Question: How to 'pd.read_csv' so that the values in a given column are of type list (a list in each row of a column)?
When creating a DataFrame (from a dict, see below), individual values are of type list. The problem: After writing the DataFrame to a file and reading from the file back to a DataFrame, I get a string instead of a list.
creating the DataFrameimport pandas as pd
dict2df = {"euNOG": ["ENOG410IF52", "KOG2956", "KOG1997"],
"neg": [[58], [1332, 753, 716, 782], [187]],
"pos": [[96], [659, 661, 705, 1228], [1414]]}
df = pd.DataFrame(dict2df)
value is a list
type(df.loc[0, 'neg']) == list # --> True
type(df.loc[0, 'neg']) == str # --> False
df.loc[1, 'neg'][-1] == 782 # --> True
write to file
df.to_csv('DataFrame.txt', sep='\t', header=True, index=False)
read from file
df = pd.read_csv('DataFrame.txt', sep='\t')

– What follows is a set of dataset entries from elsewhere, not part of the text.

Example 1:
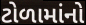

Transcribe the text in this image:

ટોળામાંનો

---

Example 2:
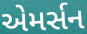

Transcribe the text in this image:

એમર્સન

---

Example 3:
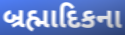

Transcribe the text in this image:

બ્રહ્માદિકના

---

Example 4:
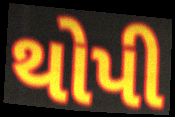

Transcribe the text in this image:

થોપી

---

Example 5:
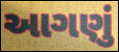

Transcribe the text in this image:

આગણું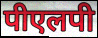
पीएलपी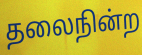
தலைநின்ற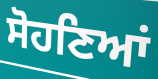
ਸੋਹਣਿਆਂ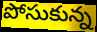
పోసుకున్న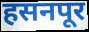
हसनपूर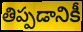
తిప్పడానికీ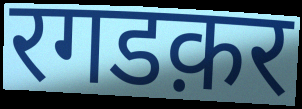
रगडक़र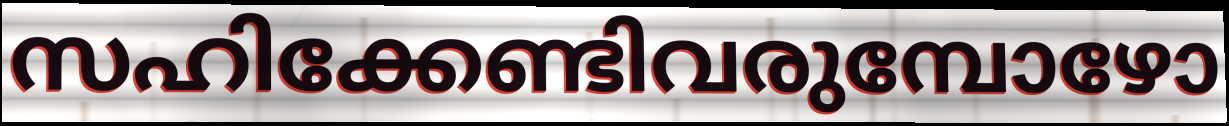
സഹിക്കേണ്ടിവരുമ്പോഴോ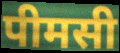
पीमसी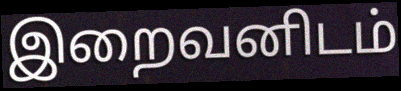
இறைவனிடம்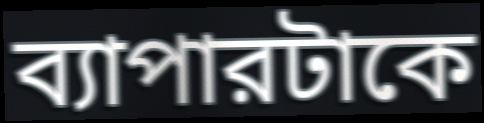
ব্যাপারটাকে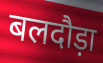
बलदौड़ाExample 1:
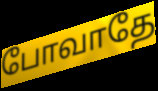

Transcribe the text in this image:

போவாதே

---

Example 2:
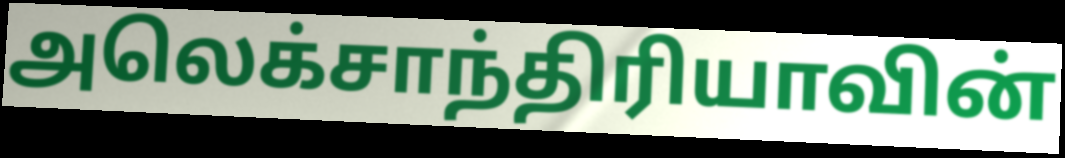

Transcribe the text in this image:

அலெக்சாந்திரியாவின்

value is a string not a list
type(df.loc[0, 'neg']) == list # --> False
type(df.loc[0, 'neg']) == str # --> True
df.loc[1, 'neg'][-1] == 782 # --> False
Of course, it's possible to convert between the two data types, but it's computationally expensive and needs extra work (see below)

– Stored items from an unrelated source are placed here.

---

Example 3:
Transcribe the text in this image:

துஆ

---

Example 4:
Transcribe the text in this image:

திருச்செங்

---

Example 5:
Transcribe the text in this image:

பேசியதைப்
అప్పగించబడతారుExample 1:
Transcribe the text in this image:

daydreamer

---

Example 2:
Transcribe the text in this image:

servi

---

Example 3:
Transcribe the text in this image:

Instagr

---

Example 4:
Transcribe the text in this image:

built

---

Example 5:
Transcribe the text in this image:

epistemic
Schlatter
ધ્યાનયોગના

def convert_StringList2ListOfInt(string2convert):
return [int(ele) for ele in string2convert[1:-1].split(',')]
def DataFrame_StringOfInts2ListOfInts(df, cols2convert_list):
for column in cols2convert_list:
column_temp = column + "_temp"
df[column_temp] = df[column].apply(convert_StringList2ListOfInt, 1)
df[column] = df[column_temp]
df = df.drop(column_temp, axis=1)
return df
df = DataFrame_StringOfInts2ListOfInts(df, ['neg', 'pos'])
What would be a better (more pythonic) solution? It would be very convenient to iterate over the Integers in the list without having to convert them back and forth. Thank you for your support!!